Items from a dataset
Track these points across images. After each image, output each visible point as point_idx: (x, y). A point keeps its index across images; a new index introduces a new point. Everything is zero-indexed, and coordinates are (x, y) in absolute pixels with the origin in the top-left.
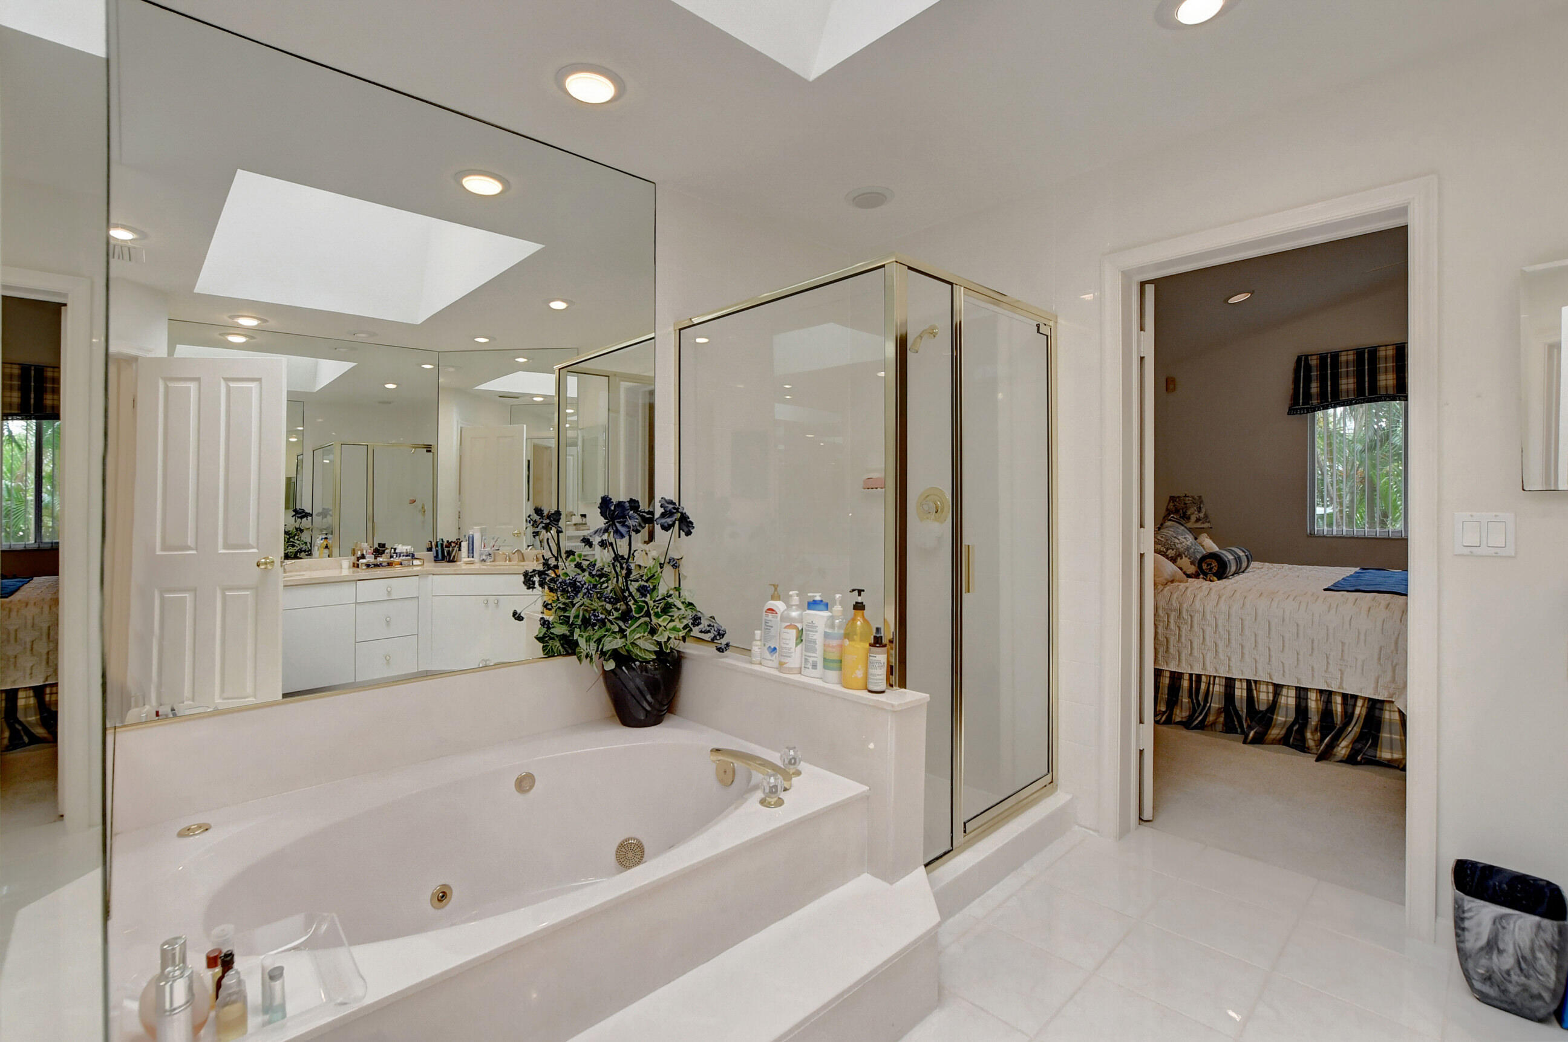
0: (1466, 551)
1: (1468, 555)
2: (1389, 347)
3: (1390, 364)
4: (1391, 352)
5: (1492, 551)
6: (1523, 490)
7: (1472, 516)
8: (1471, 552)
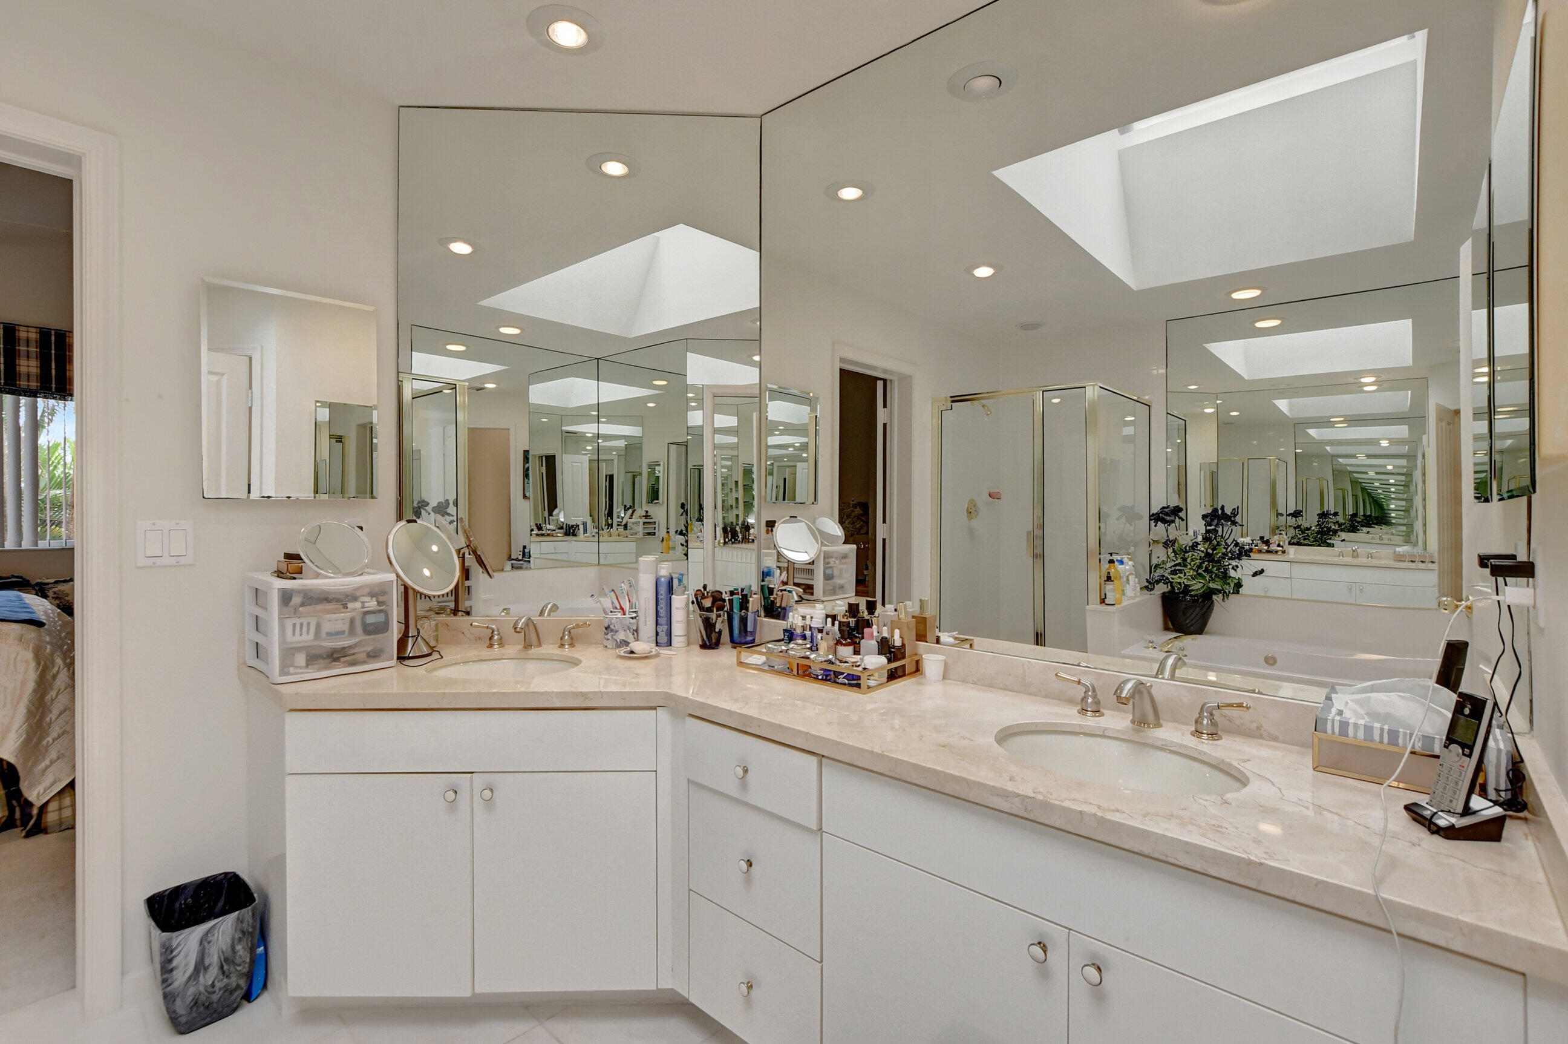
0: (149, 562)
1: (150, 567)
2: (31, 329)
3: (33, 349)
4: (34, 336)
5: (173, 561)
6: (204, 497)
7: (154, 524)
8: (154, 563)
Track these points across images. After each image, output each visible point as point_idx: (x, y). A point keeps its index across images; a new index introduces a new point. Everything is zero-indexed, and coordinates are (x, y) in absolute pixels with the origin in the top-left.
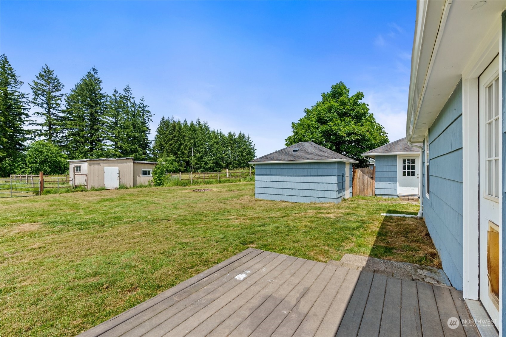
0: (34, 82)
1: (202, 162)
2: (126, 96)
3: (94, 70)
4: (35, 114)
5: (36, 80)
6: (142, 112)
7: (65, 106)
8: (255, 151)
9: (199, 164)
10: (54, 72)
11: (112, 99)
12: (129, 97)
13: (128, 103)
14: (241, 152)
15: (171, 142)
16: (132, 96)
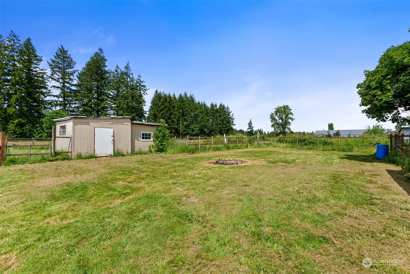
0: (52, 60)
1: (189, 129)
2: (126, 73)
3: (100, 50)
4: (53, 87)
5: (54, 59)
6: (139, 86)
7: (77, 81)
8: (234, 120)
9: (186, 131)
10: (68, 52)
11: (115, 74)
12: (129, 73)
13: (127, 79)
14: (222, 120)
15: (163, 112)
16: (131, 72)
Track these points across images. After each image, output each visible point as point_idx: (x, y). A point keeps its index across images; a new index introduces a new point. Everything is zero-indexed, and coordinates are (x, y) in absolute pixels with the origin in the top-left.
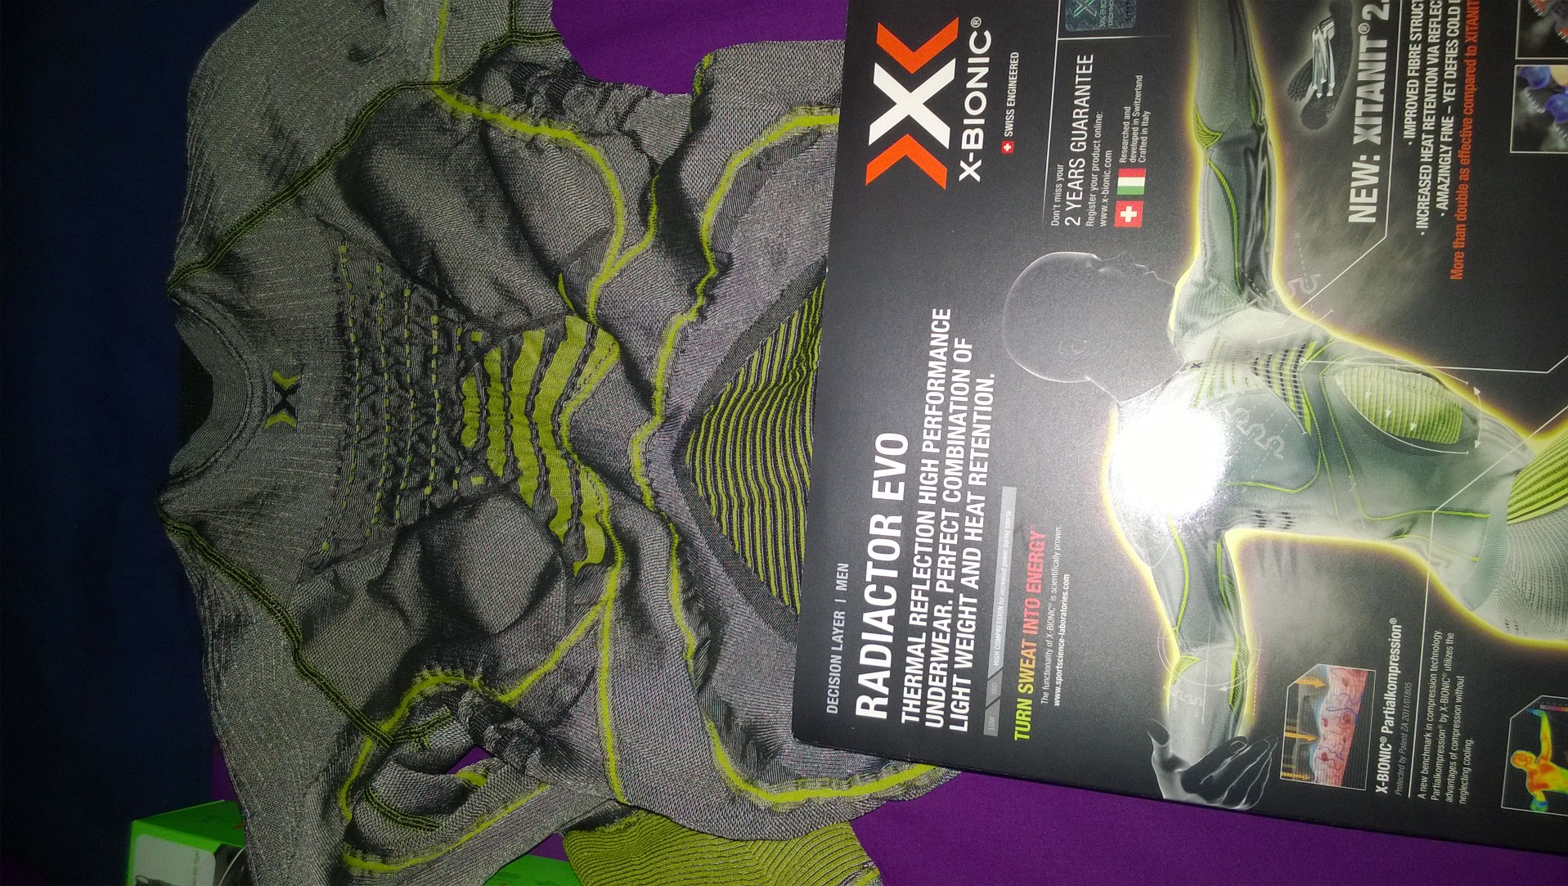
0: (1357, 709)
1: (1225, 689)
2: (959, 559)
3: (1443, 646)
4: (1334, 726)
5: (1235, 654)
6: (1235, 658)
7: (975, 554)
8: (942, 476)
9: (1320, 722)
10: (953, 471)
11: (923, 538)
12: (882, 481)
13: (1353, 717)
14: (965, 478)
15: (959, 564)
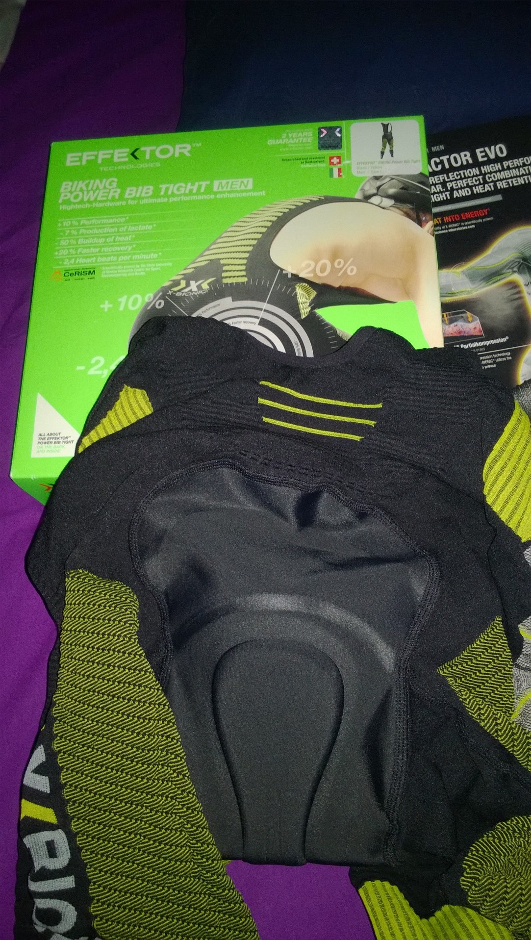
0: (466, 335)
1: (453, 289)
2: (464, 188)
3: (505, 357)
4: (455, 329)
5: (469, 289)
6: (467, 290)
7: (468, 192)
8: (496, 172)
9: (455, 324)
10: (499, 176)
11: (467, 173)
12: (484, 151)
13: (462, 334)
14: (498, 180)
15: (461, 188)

Task item => I would like an exact copy of the lines from the one holding "8: (255, 151)" through the last line of the entries above, with the pictures left out.

Result below =>
8: (255, 151)
9: (199, 164)
10: (54, 72)
11: (112, 99)
12: (129, 97)
13: (128, 103)
14: (241, 152)
15: (171, 142)
16: (132, 96)
0: (52, 60)
1: (189, 129)
2: (126, 73)
3: (100, 50)
4: (53, 87)
5: (54, 59)
6: (139, 86)
7: (77, 81)
8: (234, 120)
9: (186, 131)
10: (68, 52)
11: (115, 74)
12: (129, 73)
13: (127, 79)
14: (222, 120)
15: (163, 112)
16: (131, 72)
Track these points across images. After each image, output each visible point as point_idx: (x, y). A point keeps its index across images; a new index introduces a new point. Everything is zero-indexed, and coordinates are (x, y) in absolute pixels with the origin in the top-left.
0: (1357, 709)
1: (1225, 689)
2: (959, 559)
3: (1443, 646)
4: (1334, 726)
5: (1235, 654)
6: (1235, 658)
7: (975, 554)
8: (942, 476)
9: (1320, 722)
10: (953, 471)
11: (923, 538)
12: (882, 481)
13: (1353, 717)
14: (965, 478)
15: (959, 564)
0: (466, 335)
1: (453, 289)
2: (464, 188)
3: (505, 357)
4: (455, 329)
5: (469, 289)
6: (467, 290)
7: (468, 192)
8: (496, 172)
9: (455, 324)
10: (499, 176)
11: (467, 173)
12: (484, 151)
13: (462, 334)
14: (498, 180)
15: (461, 188)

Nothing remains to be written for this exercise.